A multi-model agent framework for running long, high-stakes projects with real quality control.

Modulatio is a TUI-and-CLI framework for orchestrating teams of LLM agents on projects that take more than one prompt. You define an objective, set the standards, pick the models, and the team — your Mod Squad — plans, executes, reviews, and iterates, with you in the loop at the levels that matter and out of the loop where automation is safe.

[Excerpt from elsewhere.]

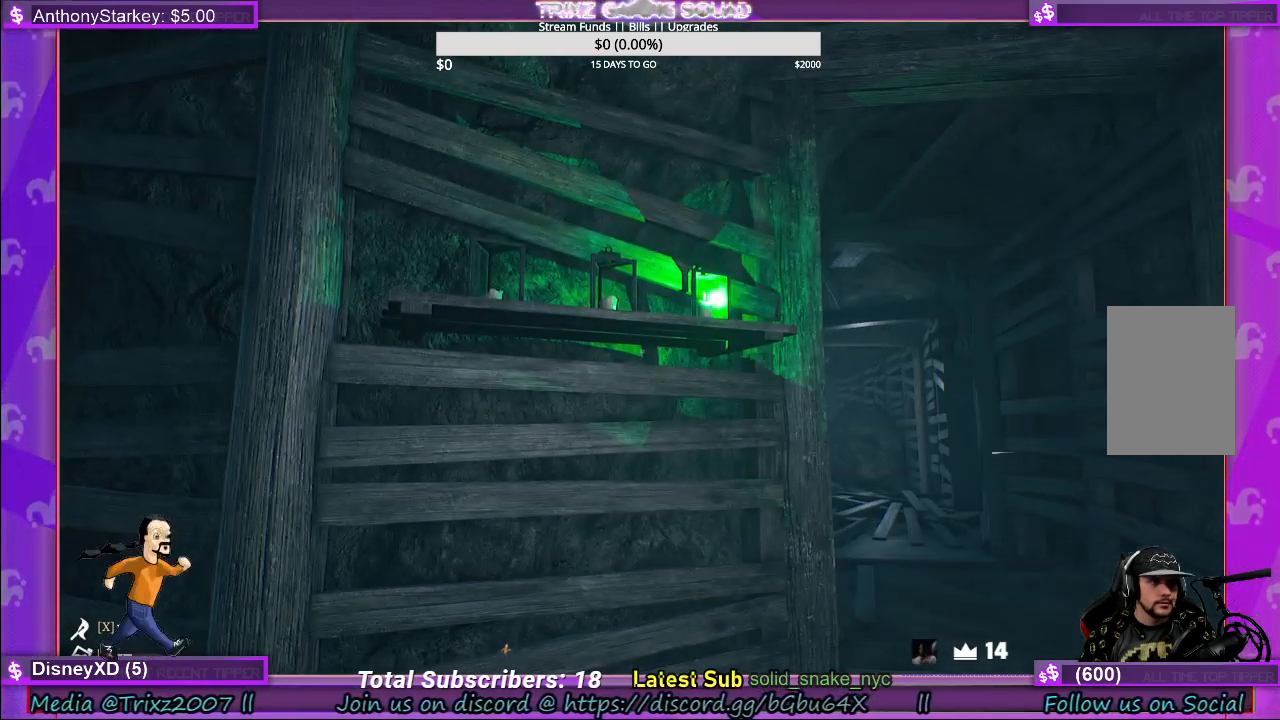
{"keys": ["shift", "w"], "mouse": [], "events": [[267, "w", "down"], [317, "shift", "down"]]}
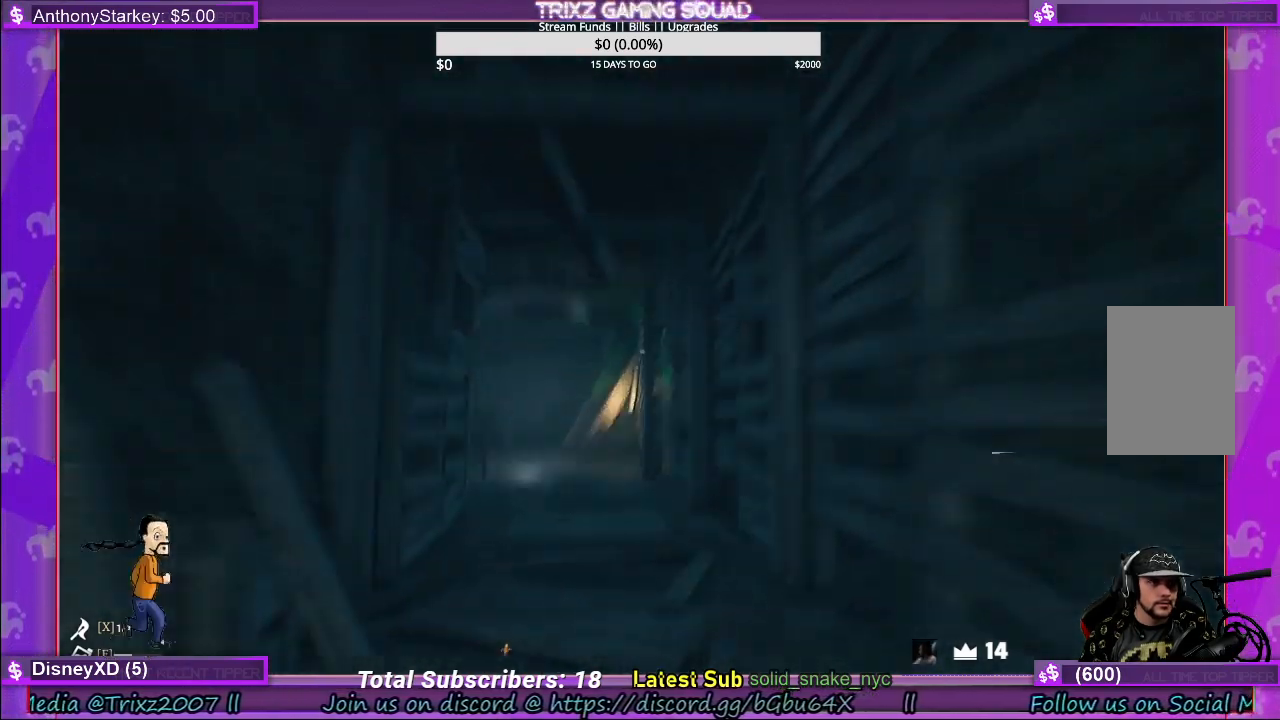
{"keys": ["shift", "w"], "mouse": [], "events": []}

It’s designed for work like:

  • Drafting and revising long-form content (essays, reports, books) against an editorial standard
  • Running a small business loop (research, content production, social engagement, weekly review)
  • Multi-step research where the team has to track decisions across many sub-tasks
  • Any artifact class where quality matters and a single LLM call won’t cut it

What makes Modulatio different from “spin up a chat” or single-agent tools:

  • Real multi-model routing per agent. Drafter on GLM 5.1, Quality Control on Kimi-K2.5, Leader on Sonnet — each role on its own model and its own provider. Native to the architecture, not an afterthought.
  • Quality Control as a first-class subsystem. Modulatio’s quality gate is built on Total Quality Management (TQM) — the established quality-engineering discipline behind the ISO 9000 family of standards — applied in three layers: universal axes × per-artifact-kind standards × per-team overrides. The Quality Control (QC) agent reviews every artifact before it ships; rejects route back to the producer, and when the producer can’t clear the bar QC patches the artifact itself. The economics are the point: cheap producers generate the bulk, the smarter QC patches only the errors — the cost of a cheap model with the quality of a strong one.
  • An honest covering note on every product. When the lead has reservations it can’t resolve inside the team — citations it couldn’t independently verify, a claim worth double-checking — it ships them to you as an advisory Product Quality Report beside the work. Honest caveats, never a gate: they don’t block the deliverable or stall the run.
  • A producer is a model endpoint. No fixed roles, and no skills to assign — you give a producer an LLM and tag what it’s good at, and the team composes the skills each task needs from a shared library at run-time. Routing reasons over each model’s capabilities and never blocks on a gap.
  • Plan-mode end-to-end. Leader is a conversational partner. Project is the unit being led. Plan is the unit of execution. Long plans run as daemons in the background, with reflection between sub-objectives and Telegram approvals where needed.
  • One cooperative team, one sandbox. Modulatio is two things at once: a coding harness for hands-on work, and a long-horizon, self-looping digital factory staffed by a cast of models you design. Not many copies of one model, not sandboxed agents passing notes over a wall — your models, harnessed into a single functional team inside one sandbox.
  • Diversity as a quality edge. Models from different providers and training lineages bring different instincts to a problem; where one is blind, another sees. Mixing them turns variety of approach into better work instead of one model’s blind spots, repeated.
  • Local, cloud, or offline. No preference for either — lean on local models to cut cost further, mix in cloud where it pays, and keep working when the connection drops.
  • Open architecture. Your data, your vault, your providers, your models. No SaaS, no per-instance subscription, no vendor lock-in.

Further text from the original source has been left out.